В редкие посещения Матильдой кухни там всегда шел оживленный разговор.
— Мужа из гроба не подняла, — бодро говорила Люся Андреевна. — А себя довела.
— Дура была! — слабо и безнадежно восклицала Матильда.
— А то умная? — с радостной суровостью подхватывала Люся. — Помри ты раньше его, он бы за тобой на кладбище не побежал! Мужик себя гробить не станет!
— Бежала на кладбище, каждый день бегала, на могиле лежала. А теперь уже повезут, — сиплым эхом отзывалась больная.
— А ведь говорили: «Отвлекись, Матильда, его уже не поднимешь, не казни себя!». Сколько раз в кино, в театр тебя звала, так ты и слушать не желала.
— Думала же, без него и света не будет. А теперь — вот…
Она протягивала перед собой обтянутые кожей кости рук, смотрела на них с жалостью и удивлением. И — снова:
— Дура, дура я была! — и с ненавистью — Он бы не побежал, нет!

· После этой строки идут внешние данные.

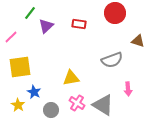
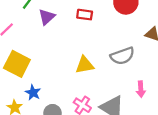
yellow square: (20, 67) -> (17, 64), turned 35
yellow triangle: (71, 78) -> (85, 65), moved

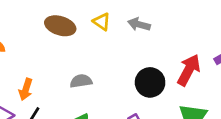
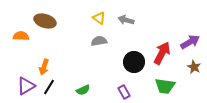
brown ellipse: (60, 26) -> (45, 21), moved
gray semicircle: (81, 81) -> (99, 41), moved

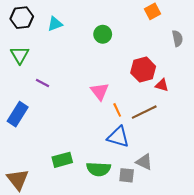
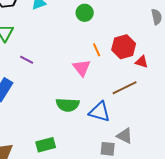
orange line: (117, 110) -> (97, 50), moved
green rectangle: (62, 160) -> (46, 145), moved
green semicircle: (99, 169) -> (68, 105), moved

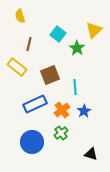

Ксении эти разговоры представлялись верхом безнравственности, как если бы чудом оставшаяся в живых Джульетта не только страстно захотела жить, но и возненавидела саму память о Ромео, сделавшую ее инвалидом.
В целой квартире не на ком было взгляду остановиться. Сердясь на них за бытовую приниженность, Ксения окрестила их по-своему: «Кривоногая Грация» — Люся Андреевна, «Вислогрудая Мощь» — Марфа Петровна, «Проклинающая Преданность» — Матильда, «Благожелательная Тупость» — Фадеевна. «Истеричная Наглость» и «Коренастая Добродетель» — под этими названиями шли у нее дочки Фадеевны: Валентина и Раиса.

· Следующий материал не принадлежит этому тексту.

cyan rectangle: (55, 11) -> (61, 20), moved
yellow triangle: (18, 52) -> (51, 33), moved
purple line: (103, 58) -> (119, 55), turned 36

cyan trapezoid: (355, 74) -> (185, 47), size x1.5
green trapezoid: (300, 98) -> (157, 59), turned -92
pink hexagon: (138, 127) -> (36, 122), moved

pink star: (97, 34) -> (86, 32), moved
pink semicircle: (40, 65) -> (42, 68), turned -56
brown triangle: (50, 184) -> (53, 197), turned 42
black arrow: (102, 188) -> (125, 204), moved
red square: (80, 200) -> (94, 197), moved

Милка, встретив Валентину на лестнице, была потрясена: распахнутая заграничная шуба, неприкрытые волосы, надменное лицо, невероятные духи.

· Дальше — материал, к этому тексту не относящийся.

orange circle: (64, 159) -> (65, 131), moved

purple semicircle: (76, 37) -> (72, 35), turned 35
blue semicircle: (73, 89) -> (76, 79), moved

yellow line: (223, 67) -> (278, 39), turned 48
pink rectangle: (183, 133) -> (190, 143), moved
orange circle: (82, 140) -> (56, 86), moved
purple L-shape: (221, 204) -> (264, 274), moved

— Кто это? — спросила Милка, еще не опомнившись.
— Дочь Фадеевны.
— Ты же мне показывала какую-то замухрышку!
— То другая дочь.
— Чем она занимается — эта?
— Катается на катке с иностранцами.
О том, как в квартиру приходил дворник-татарин и кричал Валентине: «Какой доход живешь? Что работаешь? Чем одеваешься? Буду милиция заявлять, выселять будут», а та истерично орала в ответ: «Иди доноси! Там тебя знают, а меня еще лучше» — Ксения рассказывать Милке не стала, хотя и очень любопытно все это было. Зато она представила в лицах, как вечерами на кухне, согрев чайник, голая по пояс, окатывается Валентина поочередно то холодной, то горячей водой, и, будто тараканы на сахар, на это зрелище выползают к дверям кухни либо Кока, сын Люси Андреевны, либо ее молодой муж. «Занято», — говорит Валентина, но даже не оборачивается. Хрипя от волнения, Кока начинает буровить что-то насчет общих пляжей на Черноморском побережье. Если же это не Кока, а его отчим, то разговоров никаких нет — молодой мужик просто курит и смотрит. Заподозрив неладное, выкатывается Люся Андреевна. Застав в дверях Коку, отшвыривает его. Если же это муж, он сам не спеша уходит, а Люся Андреевна хватается за чайник и грозит обварить Валентину. Огрызаясь, Валентина заканчивает свой туалет. Наутро достается за дочь уже Фадеевне. «А я ей указ, бесстыжей? — спокойно пожимает плечами Фадеевна. — Не, из Москвы не выселят». И Люся Андреевна тоже, видно, знает, что Валентину не выселят из Москвы.